ICC LAYS OFF 18 MANAGEMENT EMPLOYEES

Innovative Communication Corp., the parent of a host of telecommunications companies in the territory, announced the layoffs Thursday of 18 people from four of its companies.
ICC officials attributed the layoffs to the "drastic downturn" in the Virgin Islands economy and a year-long "consolidation process." The "profitability and financial soundness" of ICC were the priority in the decision to ax the employees, as was stabilizing rates for customers of its subsidiaries, according to Tom Minnich, ICC chief operating officer.
The company owns the V.I. Telephone Corp., VitelCellular, Vitelcom, the Virgin Islands Daily News, St. Thomas-St. John Cable TV, St. Croix Cable TV, ICC-TV and VI PowerNet. ICC employs approximately 660 people. The chairman of the $400-million ICC empire is St. Croix businessman Jeffrey Prosser.
Those laid off held management positions — 12 with Vitelco, four with VitelCellular and one each with Vitelcom and the cable operations, according to Holland Redfield, ICC vice president for corporate affairs.
The layoffs won’t affect Vitelco’s Industrial Development Commission tax breaks, which are contingent on the company maintaining a specific number of workers, Minnich said. The phone company was granted the tax benefits in a controversial move made during former Gov. Roy Schneider’s administration three years ago. They exempt Vitelco from all property, gross receipts and excise taxes, and from 90 percent of income taxes.

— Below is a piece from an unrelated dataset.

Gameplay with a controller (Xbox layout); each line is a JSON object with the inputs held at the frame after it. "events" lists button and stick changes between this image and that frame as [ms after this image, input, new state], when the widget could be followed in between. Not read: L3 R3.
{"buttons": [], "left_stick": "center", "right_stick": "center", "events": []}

"We will maintain the level of employment that is required" under the IDC program, Minnich said in a press release. He said Vitelco’s contract with its unionized workers was unaffected by the layoffs.
In response to the layoffs, Sen. Adlah "Foncie" Donastorg, a staunch critic of Vitelco’s IDC benefits, accused ICC of importing people to fill management positions at the phone company at the same time it is firing locals.

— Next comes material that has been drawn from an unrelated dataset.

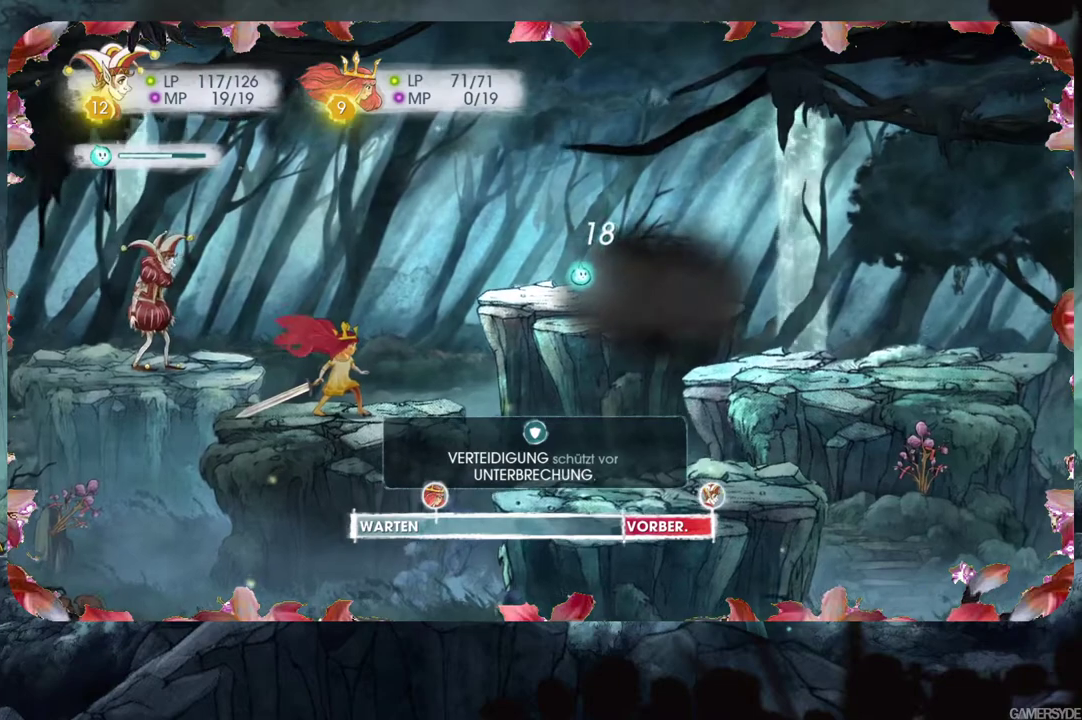
{"buttons": [], "left_stick": "center", "right_stick": "center", "events": []}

The layoffs prompted Donastorg to again call for a Public Service Commission-led rate investigation of Vitelco, a move ICC and phone company officials have repeatedly fought. Donastorg said that since a rate inquiry hasn’t been conducted for several years, ICC’s claim that the layoffs were done to stabilize rates is unfounded. Basically, he said, the government doesn’t know exactly what Vitelco’s rate of return is and therefore the company "continues to operate as it wishes."
He also noted that the layoffs came two days after Prosser’s V.I. Community Bank — which is owned outright by Prosser, not by ICC — declined to accept the conditions imposed by the V.I. Banking Board in granting approval of VICB's bid to acquire the local assets of Chase Manhattan Bank.

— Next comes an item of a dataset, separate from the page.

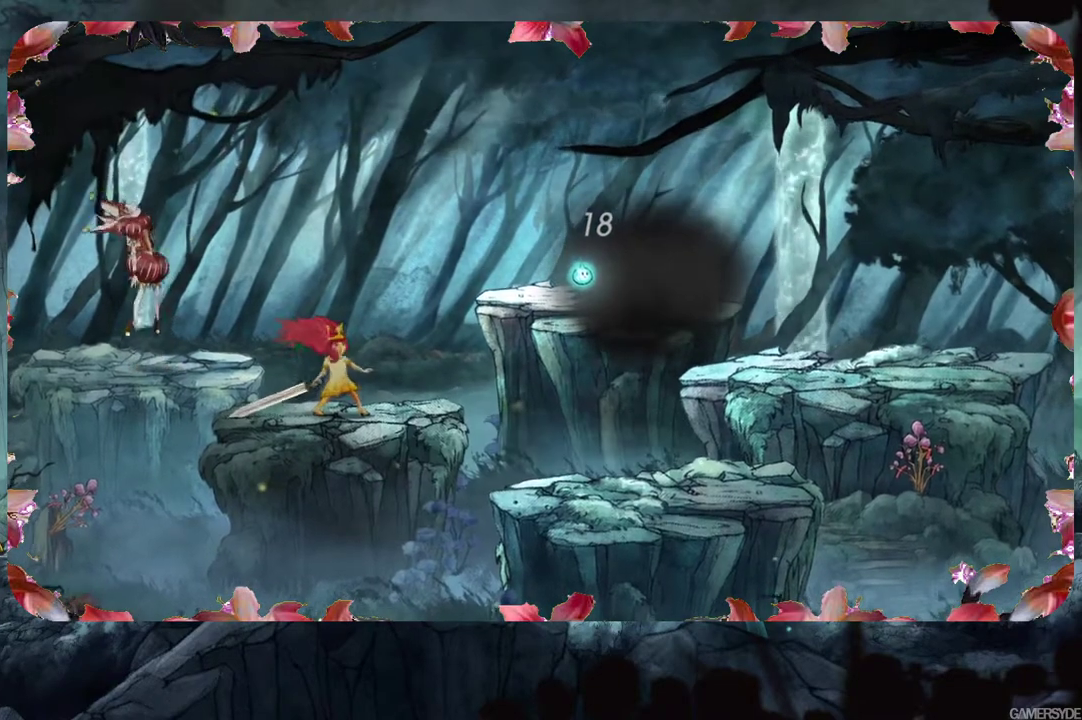
{"buttons": [], "left_stick": "center", "right_stick": "center", "events": []}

"I would hate to think this is a spiteful gesture . . . because ICC didn’t get what it wanted from the Banking Board," Donastorg said.
Redfield said ICC offered an early retirement program to help trim expenses but the effort didn’t meet the company's financial goals. ICC has an annual payroll of more than $40 million. The laid-off workers will receive a "separation package" and assistance in employment placement outside ICC through the Labor Department.
Prosser, Minnich and ICC spokesman Edwin Crouch could not be reached for comment. A receptionist at ICC headquarters on St. Croix said all three were off island Thursday.